The indwelling Spirit of God which, in the Apostolic Age of the
Church, animated its members, the pristine purity of its teachings,
the primitive brilliancy of its light, will, no doubt, be reborn and
revived as the inevitable consequence of this redefinition of its fundamental
verities, and the clarification of its original purpose.
|
17 |
For the Faith of Bahá'u'lláh--if we would faithfully appraise
it--can never, and in no aspect of its teachings, be at variance,
much less conflict, with the purpose animating, or the authority
invested in, the Faith of Jesus Christ. This glowing tribute which
Bahá'u'lláh Himself has been moved to pay to the Author of the
Christian Religion stands as sufficient testimony to the truth of this
central principle of Bahá'í belief:--"Know thou that when the Son
of Man yielded up His breath to God, the whole creation wept with
a great weeping. By sacrificing Himself, however, a fresh capacity
was infused into all created things. Its evidences, as witnessed in all
the peoples of the earth, are now manifest before thee. The deepest
wisdom which the sages have uttered, the profoundest learning
which any mind hath unfolded, the arts which the ablest hands have
produced, the influence exerted by the most potent of rulers, are but
manifestations of the quickening power released by His transcendent,
His all-pervasive and resplendent Spirit.
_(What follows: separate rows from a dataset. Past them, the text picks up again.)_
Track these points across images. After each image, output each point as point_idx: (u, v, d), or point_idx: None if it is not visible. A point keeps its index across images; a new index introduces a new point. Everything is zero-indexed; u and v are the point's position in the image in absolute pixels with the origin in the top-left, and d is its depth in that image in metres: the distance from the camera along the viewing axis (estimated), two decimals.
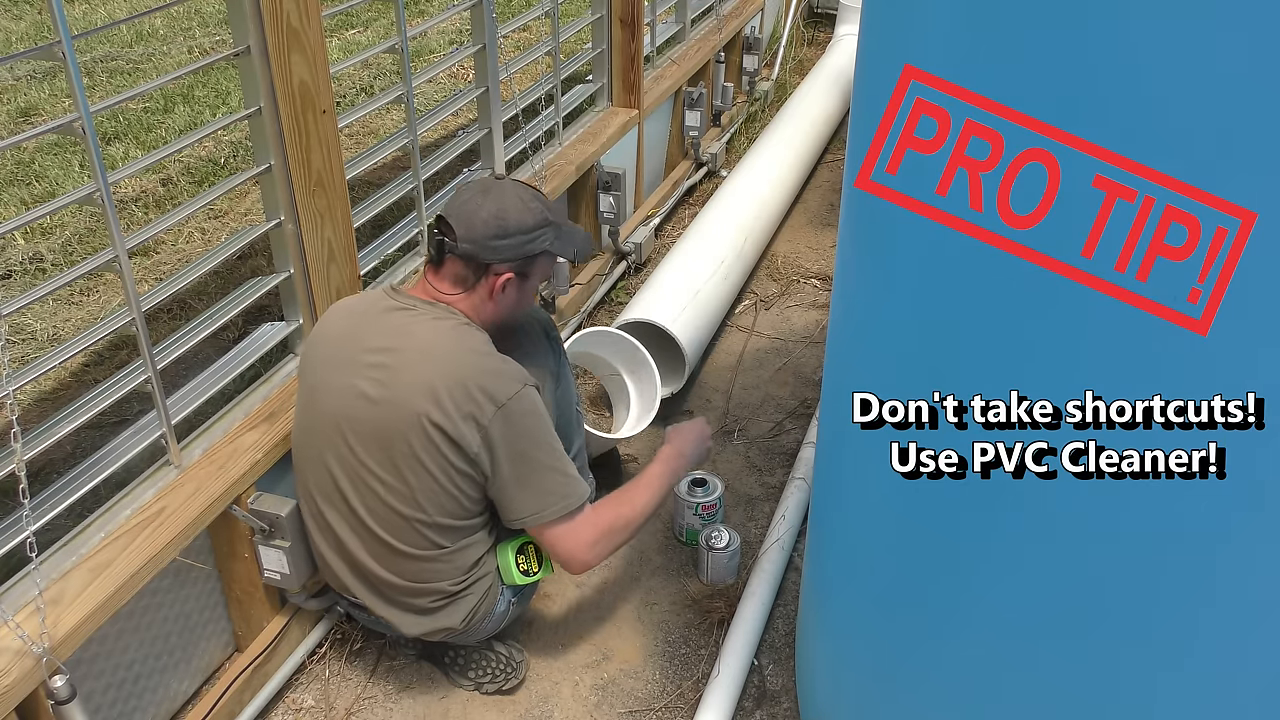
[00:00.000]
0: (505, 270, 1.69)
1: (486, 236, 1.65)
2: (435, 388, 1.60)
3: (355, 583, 1.76)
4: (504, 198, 1.68)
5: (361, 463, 1.66)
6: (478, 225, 1.65)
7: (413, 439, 1.61)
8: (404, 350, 1.64)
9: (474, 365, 1.63)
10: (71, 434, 1.51)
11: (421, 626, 1.76)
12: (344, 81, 4.44)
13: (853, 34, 4.40)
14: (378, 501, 1.67)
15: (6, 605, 1.42)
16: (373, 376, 1.64)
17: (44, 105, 4.22)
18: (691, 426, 2.01)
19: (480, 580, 1.76)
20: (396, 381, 1.62)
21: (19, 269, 3.01)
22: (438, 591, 1.73)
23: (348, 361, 1.68)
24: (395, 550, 1.69)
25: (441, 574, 1.72)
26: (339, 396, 1.67)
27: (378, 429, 1.63)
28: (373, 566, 1.72)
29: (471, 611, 1.75)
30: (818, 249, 3.46)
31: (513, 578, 1.76)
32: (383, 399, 1.63)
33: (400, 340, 1.65)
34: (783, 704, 1.89)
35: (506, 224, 1.66)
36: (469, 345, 1.66)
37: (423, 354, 1.63)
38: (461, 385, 1.60)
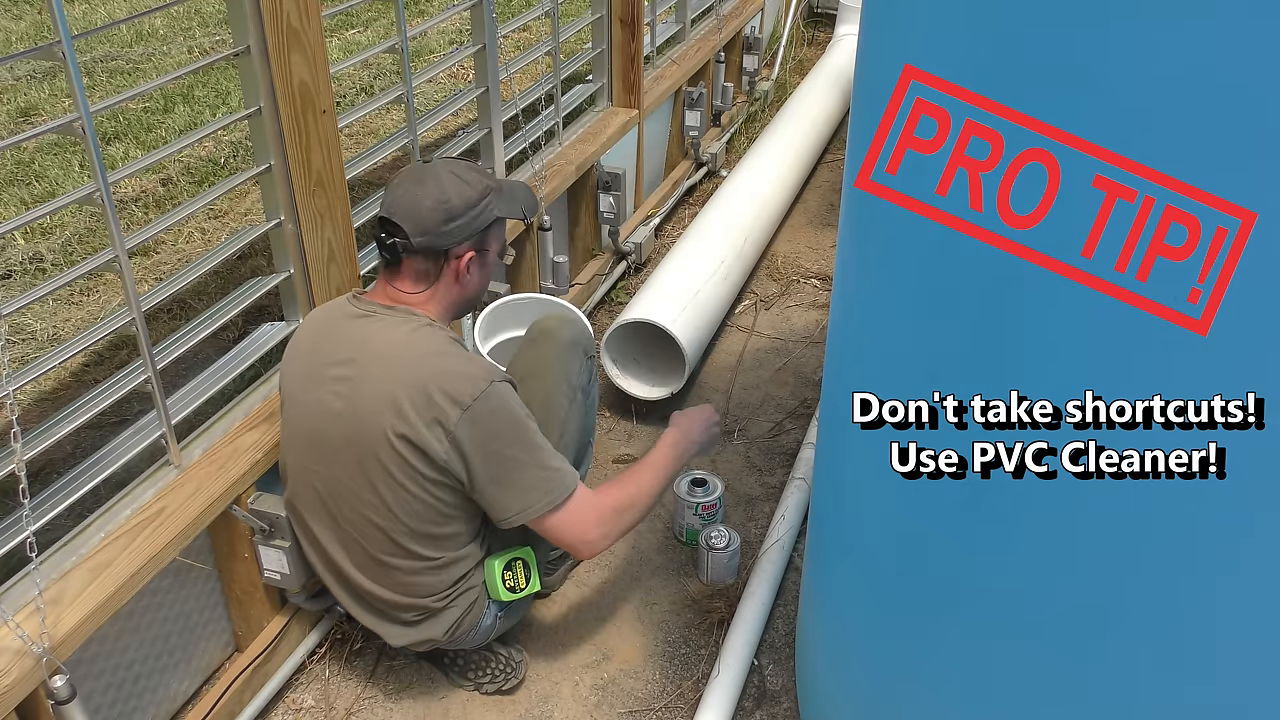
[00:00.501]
0: (464, 250, 1.67)
1: (437, 225, 1.62)
2: (396, 396, 1.55)
3: (341, 593, 1.77)
4: (441, 180, 1.64)
5: (335, 477, 1.64)
6: (425, 217, 1.61)
7: (380, 452, 1.58)
8: (363, 361, 1.60)
9: (434, 368, 1.57)
10: (71, 434, 1.51)
11: (407, 638, 1.75)
12: (344, 81, 4.44)
13: (853, 34, 4.40)
14: (357, 515, 1.65)
15: (6, 605, 1.42)
16: (336, 390, 1.61)
17: (44, 105, 4.22)
18: (698, 412, 1.96)
19: (465, 594, 1.73)
20: (358, 394, 1.59)
21: (19, 269, 3.01)
22: (421, 607, 1.71)
23: (314, 376, 1.65)
24: (380, 562, 1.67)
25: (429, 587, 1.70)
26: (309, 412, 1.65)
27: (347, 443, 1.61)
28: (358, 579, 1.71)
29: (455, 624, 1.73)
30: (818, 249, 3.46)
31: (499, 594, 1.72)
32: (346, 413, 1.60)
33: (359, 350, 1.62)
34: (783, 704, 1.89)
35: (452, 205, 1.62)
36: (429, 348, 1.61)
37: (382, 362, 1.59)
38: (422, 391, 1.55)
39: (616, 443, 2.55)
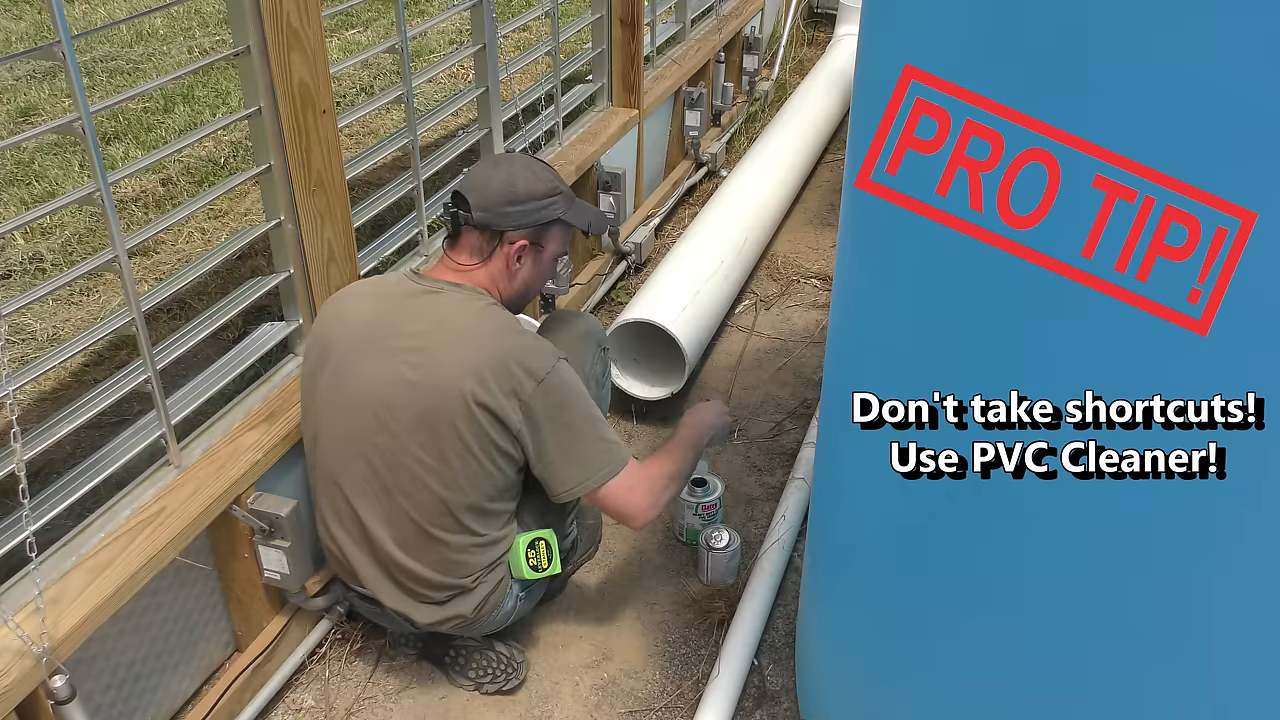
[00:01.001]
0: (519, 238, 1.74)
1: (498, 203, 1.71)
2: (477, 366, 1.62)
3: (375, 575, 1.76)
4: (514, 167, 1.75)
5: (403, 448, 1.66)
6: (490, 194, 1.71)
7: (457, 419, 1.63)
8: (439, 333, 1.67)
9: (509, 343, 1.66)
10: (71, 434, 1.51)
11: (435, 615, 1.77)
12: (344, 81, 4.44)
13: (853, 34, 4.40)
14: (418, 486, 1.68)
15: (6, 605, 1.42)
16: (410, 360, 1.65)
17: (44, 105, 4.22)
18: (709, 405, 2.06)
19: (494, 572, 1.78)
20: (436, 363, 1.64)
21: (19, 269, 3.01)
22: (456, 586, 1.75)
23: (379, 347, 1.69)
24: (429, 537, 1.70)
25: (469, 566, 1.74)
26: (376, 383, 1.68)
27: (421, 411, 1.65)
28: (397, 555, 1.72)
29: (483, 601, 1.77)
30: (818, 249, 3.46)
31: (522, 572, 1.77)
32: (424, 382, 1.64)
33: (433, 323, 1.68)
34: (783, 704, 1.89)
35: (517, 190, 1.72)
36: (501, 324, 1.70)
37: (458, 335, 1.67)
38: (501, 363, 1.63)
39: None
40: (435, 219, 2.32)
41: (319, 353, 1.75)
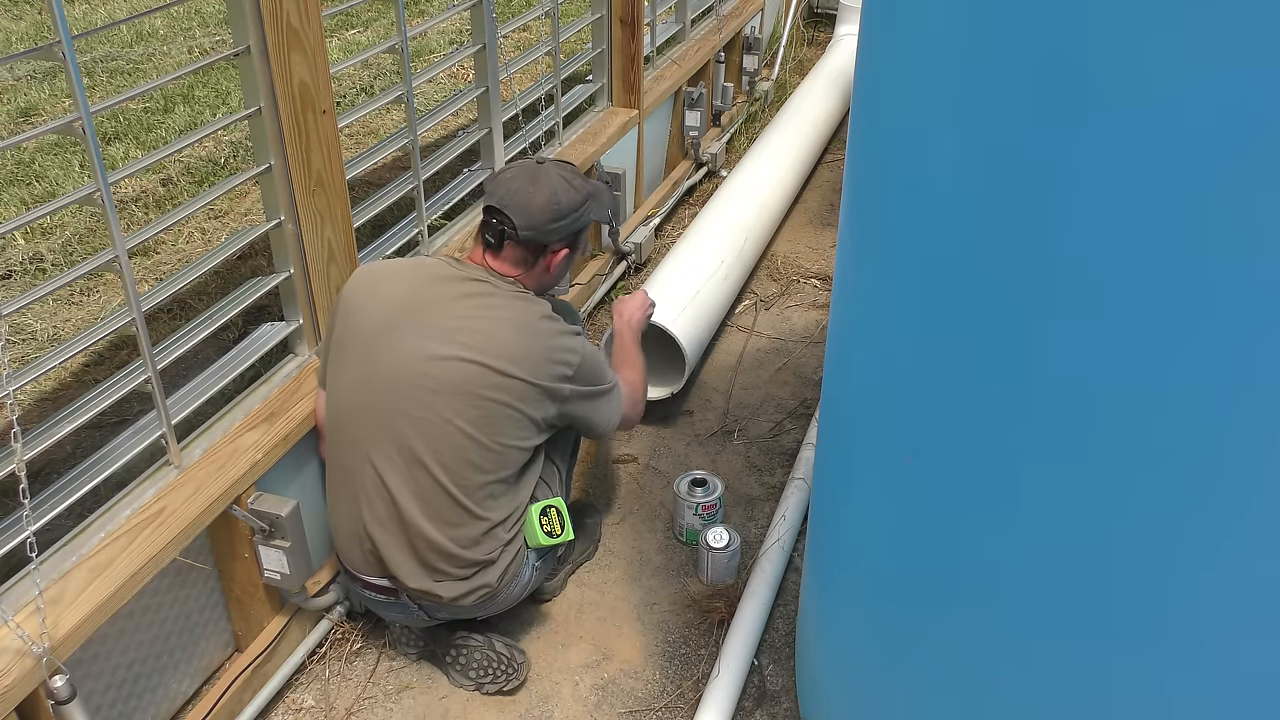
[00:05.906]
0: (560, 247, 1.84)
1: (545, 222, 1.78)
2: (529, 351, 1.74)
3: (400, 555, 1.77)
4: (552, 182, 1.81)
5: (445, 419, 1.71)
6: (535, 214, 1.78)
7: (508, 395, 1.72)
8: (492, 318, 1.76)
9: (552, 335, 1.79)
10: (71, 434, 1.51)
11: (460, 589, 1.80)
12: (344, 81, 4.44)
13: (853, 34, 4.40)
14: (458, 458, 1.72)
15: (6, 605, 1.42)
16: (462, 340, 1.72)
17: (44, 105, 4.22)
18: (630, 299, 2.24)
19: (512, 543, 1.84)
20: (489, 344, 1.72)
21: (19, 269, 3.01)
22: (480, 561, 1.79)
23: (428, 325, 1.74)
24: (466, 511, 1.74)
25: (495, 540, 1.79)
26: (417, 356, 1.72)
27: (475, 387, 1.71)
28: (428, 530, 1.74)
29: (504, 570, 1.83)
30: (818, 249, 3.46)
31: (537, 539, 1.83)
32: (480, 360, 1.71)
33: (486, 309, 1.77)
34: (783, 704, 1.89)
35: (561, 208, 1.80)
36: (543, 314, 1.81)
37: (510, 323, 1.76)
38: (546, 351, 1.76)
39: (616, 442, 2.55)
40: (435, 219, 2.33)
41: (355, 328, 1.78)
We testify that when
He came into the world, He shed the splendor of His glory upon
all created things. Through Him the leper recovered from the leprosy
of perversity and ignorance. Through Him the unchaste and
wayward were healed. Through His power, born of Almighty God,
the eyes of the blind were opened, and the soul of the sinner sanctified...
He it is Who purified the world. Blessed is the man who,
with a face beaming with light, hath turned towards Him."